● **TASK PROMPT**
Revise the passage on treasury operations from "The Commodities Supercycle" to "start of 2005.", inclusive, and give it again with "wavered" replaced by "fluctuated".

● **EXTRACT**
◇ ◇ ◇ ◇

Three weeks ago, Martin Bellin wrote an article on how the trend of centralization of treasury infrastructure has ebbed, but in its place has come a flow of attention toward centralizing information and function. I want to go into a little more depth on one aspect of this – paying attention to your global operations – and why this is so important.

Centralized or decentralized, you often see the same problem occurring in treasuries: they overfocus on the largest segments of the business, placing less emphasis on their global operations. For example, it’s very tempting for companies in large markets – especially the US – to eat up most of their available manpower managing their massive local market. This leaves subsidiaries ignored unless they are actively losing money. Their excess cash is ignored, their FX risk is ignored – they even get left out of forecasting. Uninvolved in the main treasury operations, subsidiaries are left to provide quarterly – or worse, yearly – roll up reports detailing their status to head office.

Let’s use a fictional, but illustrative example: Franklin F. Sadler bicycle components (FFS). It’s 2004, and let’s say that FFS manufactures aluminum hubs for race bikes. In the last few years they’ve expanded across the aftermarket sector and are now making a lot of their profits from long-term deals with high end bicycle manufacturers. They are taking pre-orders at a fixed price, manufacturing and delivering by a set date, usually a year down the road. Their largest market has always been Europe, but with renewed American interest in cycling., the American market is booming.

FFS, like many companies, splits their regional sales off to subsidiaries in local markets, while their main operations like manufacturing are still centrally located near HQ, in this case the UK. Treasury is focusing on cash flow for manufacturing and on local European sales and integration with the North American arm of the business is limited to quarterly cash forecasts. Everything is going great and they don’t see a reason to pay attention to their global operations. Then, 2005 hits.

The Commodities Supercycle

Price of Aluminum vs Aluminum Futures 2001 to 2011

From 2004 to 2005, the cost of aluminum rose 12.5%, – an effect of the global commodity supercycle. From January to July it wavered and then jumped upward 30%, ending the year higher than it had been in over 15 years. Over the next two and a half years, it would rise and fall between $2400 and $3000 per ton, averaging 45% higher than it had been at the start of 2005.

◇ ◇ ◇ ◇

● **SUPPLIED ENTRIES**
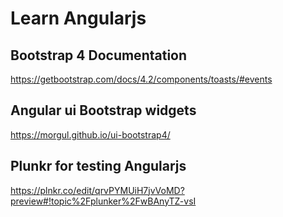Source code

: # Learn Angularjs

## Bootstrap 4 Documentation
https://getbootstrap.com/docs/4.2/components/toasts/#events

## Angular ui Bootstrap widgets

https://morgul.github.io/ui-bootstrap4/


## Plunkr for testing Angularjs
https://plnkr.co/edit/qrvPYMUiH7jvVoMD?preview#!topic%2Fplunker%2FwBAnyTZ-vsI
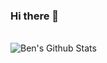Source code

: ### Hi there 👋
<!--
**Yohr011/Yohr011** is a ✨ _special_ ✨ repository because its `README.md` (this file) appears on your GitHub profile.

Here are some ideas to get you started:

- 🔭 I’m currently working on ...
- 🌱 I’m currently learning ...
- 👯 I’m looking to collaborate on ...
- 🤔 I’m looking for help with ...
- 💬 Ask me about ...
- 📫 How to reach me: ...
- 😄 Pronouns: ...
- ⚡ Fun fact: ...
-->

<br>
<img align="center" src="https://github-readme-stats.vercel.app/api?username=Yohr011&include_all_commits=true&count_private=true&show_icons=true&line_height=20&title_color=7A7ADB&icon_color=2234AE&text_color=D3D3D3&bg_color=0,000000,130F40" alt="Ben's Github Stats">
</br>
<!-- [![Top Langs](https://github-readme-stats.vercel.app/api/top-langs/?username=Yohr011&layout=compact&text_color=daf7dc&bg_color=151515)](https://github.com/Yohr011/github-readme-stats) -->
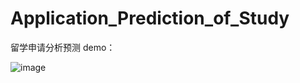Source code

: # Application_Prediction_of_Study
留学申请分析预测
demo：

![image](https://github.com/Stephen-SMJ/Application_Prediction_of_Study/assets/67999981/6634be82-bbf1-410e-9dcb-2f424f6e4ee0)


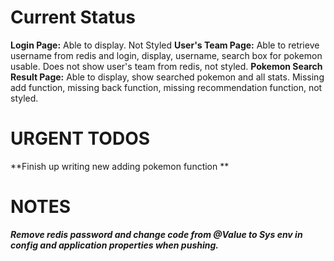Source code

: # Current Status
**Login Page:** Able to display. Not Styled
**User's Team Page:** Able to retrieve username from redis and login, display, username, search box for pokemon usable. Does not show user's team from redis, not styled.
**Pokemon Search Result Page:** Able to display, show searched pokemon and all stats. Missing add function, missing back function, missing recommendation function, not styled.

# URGENT TODOS
**Finish up writing new adding pokemon function **

# NOTES
**_Remove redis password and change code from @Value to Sys env in config and application properties when pushing._**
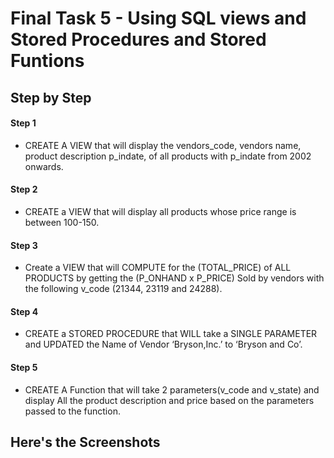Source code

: # Final Task 5 - Using SQL views and Stored Procedures and Stored Funtions

## Step by Step

#### Step 1
- CREATE A VIEW that will display the vendors_code, vendors name, product description p_indate, of all products with p_indate from 2002 onwards.

#### Step 2
- CREATE a VIEW that will display all products whose price range is between 100-150.

#### Step 3
- Create a VIEW that will COMPUTE for the (TOTAL_PRICE) of ALL PRODUCTS by getting the (P_ONHAND x P_PRICE) Sold by vendors with the following v_code (21344, 23119 and 24288).

#### Step 4
- CREATE a STORED PROCEDURE that WILL take a SINGLE PARAMETER and UPDATED the Name of Vendor ‘Bryson,Inc.’ to ‘Bryson and Co’.

#### Step 5
- CREATE A Function that will take 2 parameters(v_code and v_state) and display All the product description and price based on the parameters passed to the function.

## Here's the Screenshots

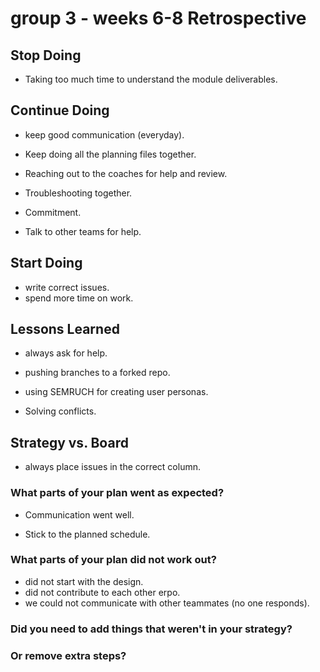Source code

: 
# group 3 - weeks 6-8 Retrospective


## Stop Doing

- Taking too much time to understand the module deliverables.

## Continue Doing

- keep good communication (everyday).

- Keep doing all the planning files together.

- Reaching out to the coaches for help and review.

- Troubleshooting together.

- Commitment.

- Talk to other teams for help.

## Start Doing

- write correct issues.
- spend more time on work.

## Lessons Learned

- always ask for help.

- pushing branches to a forked repo.

- using SEMRUCH for creating user personas.

- Solving conflicts.

## Strategy vs. Board

- always place issues in the correct column.

### What parts of your plan went as expected?

- Communication went well.

- Stick to the planned schedule.

### What parts of your plan did not work out?

- did not start with the design.
- did not contribute to each other erpo.
- we could not communicate with other teammates (no one responds).

### Did you need to add things that weren't in your strategy?

### Or remove extra steps?
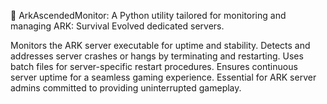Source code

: 🦖 ArkAscendedMonitor: A Python utility tailored for monitoring and managing ARK: Survival Evolved dedicated servers.

Monitors the ARK server executable for uptime and stability.
Detects and addresses server crashes or hangs by terminating and restarting.
Uses batch files for server-specific restart procedures.
Ensures continuous server uptime for a seamless gaming experience.
Essential for ARK server admins committed to providing uninterrupted gameplay.
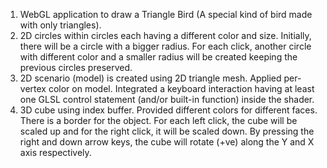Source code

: 1. WebGL application to draw a Triangle Bird (A special kind of bird made with only triangles).
2. 2D circles within circles each having a different color and size. Initially, there will be a circle with a bigger radius. For each click, another circle with different color and a smaller radius will be created keeping the previous circles preserved.
3. 2D scenario (model) is created using 2D triangle mesh. Applied per-vertex color on model. Integrated a keyboard interaction having at least one GLSL control statement (and/or built-in function) inside the shader.
4. 3D cube using index buffer. Provided different colors for different faces. There is a border for the object. For each left click, the cube will be scaled up and for the right click, it will be scaled down. By pressing the right and down arrow keys, the cube will rotate (+ve) along the Y and X axis respectively.
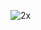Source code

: ![2x](https://user-images.githubusercontent.com/18344254/122091078-19f22e80-ce11-11eb-94a1-204147ee95d0.gif)
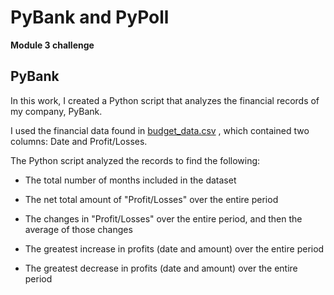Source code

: # PyBank and PyPoll

**Module 3 challenge**

## PyBank

In this work, I created a Python script that analyzes the financial records of my company, PyBank.

I used the financial data found in [budget_data.csv](https://github.com/marthagriggs9/python_challenge/blob/main/PyBank/Resources/budget_data.csv) , which contained two columns: Date and Profit/Losses.

The Python script analyzed the records to find the following:

* The total number of months included in the dataset

* The net total amount of "Profit/Losses" over the entire period

* The changes in "Profit/Losses" over the entire period, and then the average of those changes

* The greatest increase in profits (date and amount) over the entire period

* The greatest decrease in profits (date and amount) over the entire period






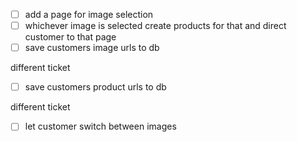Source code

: -   [ ] add a page for image selection
-   [ ] whichever image is selected create products for that and direct customer to that page
-   [ ] save customers image urls to db

different ticket

-   [ ] save customers product urls to db

different ticket

-   [ ] let customer switch between images

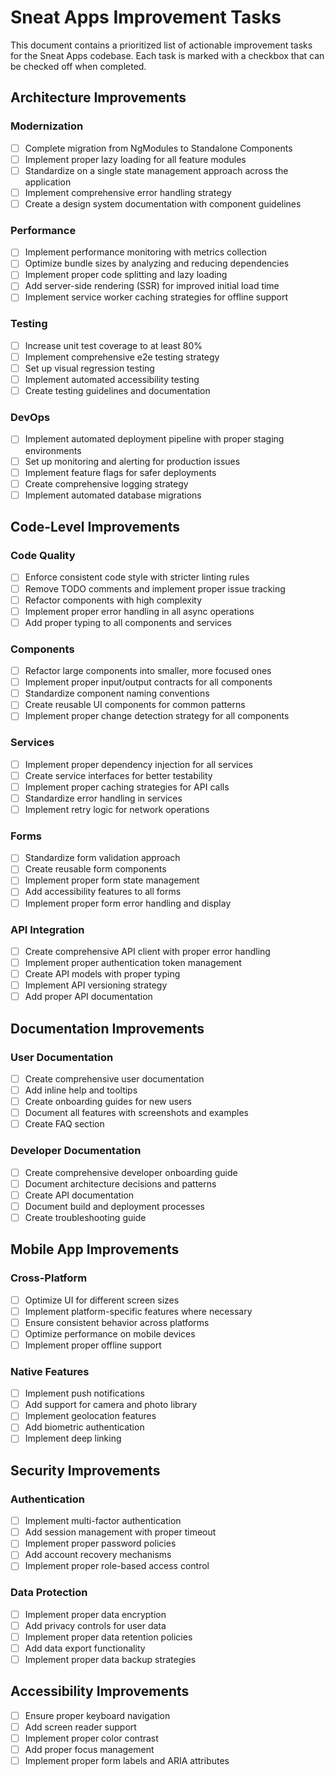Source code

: # Sneat Apps Improvement Tasks

This document contains a prioritized list of actionable improvement tasks for the Sneat Apps codebase. Each task is marked with a checkbox that can be checked off when completed.

## Architecture Improvements

### Modernization

- [ ] Complete migration from NgModules to Standalone Components
- [ ] Implement proper lazy loading for all feature modules
- [ ] Standardize on a single state management approach across the application
- [ ] Implement comprehensive error handling strategy
- [ ] Create a design system documentation with component guidelines

### Performance

- [ ] Implement performance monitoring with metrics collection
- [ ] Optimize bundle sizes by analyzing and reducing dependencies
- [ ] Implement proper code splitting and lazy loading
- [ ] Add server-side rendering (SSR) for improved initial load time
- [ ] Implement service worker caching strategies for offline support

### Testing

- [ ] Increase unit test coverage to at least 80%
- [ ] Implement comprehensive e2e testing strategy
- [ ] Set up visual regression testing
- [ ] Implement automated accessibility testing
- [ ] Create testing guidelines and documentation

### DevOps

- [ ] Implement automated deployment pipeline with proper staging environments
- [ ] Set up monitoring and alerting for production issues
- [ ] Implement feature flags for safer deployments
- [ ] Create comprehensive logging strategy
- [ ] Implement automated database migrations

## Code-Level Improvements

### Code Quality

- [ ] Enforce consistent code style with stricter linting rules
- [ ] Remove TODO comments and implement proper issue tracking
- [ ] Refactor components with high complexity
- [ ] Implement proper error handling in all async operations
- [ ] Add proper typing to all components and services

### Components

- [ ] Refactor large components into smaller, more focused ones
- [ ] Implement proper input/output contracts for all components
- [ ] Standardize component naming conventions
- [ ] Create reusable UI components for common patterns
- [ ] Implement proper change detection strategy for all components

### Services

- [ ] Implement proper dependency injection for all services
- [ ] Create service interfaces for better testability
- [ ] Implement proper caching strategies for API calls
- [ ] Standardize error handling in services
- [ ] Implement retry logic for network operations

### Forms

- [ ] Standardize form validation approach
- [ ] Create reusable form components
- [ ] Implement proper form state management
- [ ] Add accessibility features to all forms
- [ ] Implement proper form error handling and display

### API Integration

- [ ] Create comprehensive API client with proper error handling
- [ ] Implement proper authentication token management
- [ ] Create API models with proper typing
- [ ] Implement API versioning strategy
- [ ] Add proper API documentation

## Documentation Improvements

### User Documentation

- [ ] Create comprehensive user documentation
- [ ] Add inline help and tooltips
- [ ] Create onboarding guides for new users
- [ ] Document all features with screenshots and examples
- [ ] Create FAQ section

### Developer Documentation

- [ ] Create comprehensive developer onboarding guide
- [ ] Document architecture decisions and patterns
- [ ] Create API documentation
- [ ] Document build and deployment processes
- [ ] Create troubleshooting guide

## Mobile App Improvements

### Cross-Platform

- [ ] Optimize UI for different screen sizes
- [ ] Implement platform-specific features where necessary
- [ ] Ensure consistent behavior across platforms
- [ ] Optimize performance on mobile devices
- [ ] Implement proper offline support

### Native Features

- [ ] Implement push notifications
- [ ] Add support for camera and photo library
- [ ] Implement geolocation features
- [ ] Add biometric authentication
- [ ] Implement deep linking

## Security Improvements

### Authentication

- [ ] Implement multi-factor authentication
- [ ] Add session management with proper timeout
- [ ] Implement proper password policies
- [ ] Add account recovery mechanisms
- [ ] Implement proper role-based access control

### Data Protection

- [ ] Implement proper data encryption
- [ ] Add privacy controls for user data
- [ ] Implement proper data retention policies
- [ ] Add data export functionality
- [ ] Implement proper data backup strategies

## Accessibility Improvements

- [ ] Ensure proper keyboard navigation
- [ ] Add screen reader support
- [ ] Implement proper color contrast
- [ ] Add proper focus management
- [ ] Implement proper form labels and ARIA attributes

◇ ◇ ◇ ◇

● **YOUR RESPONSE**
The Commodities Supercycle

Price of Aluminum vs Aluminum Futures 2001 to 2011

From 2004 to 2005, the cost of aluminum rose 12.5%, – an effect of the global commodity supercycle. From January to July it fluctuated and then jumped upward 30%, ending the year higher than it had been in over 15 years. Over the next two and a half years, it would rise and fall between $2400 and $3000 per ton, averaging 45% higher than it had been at the start of 2005.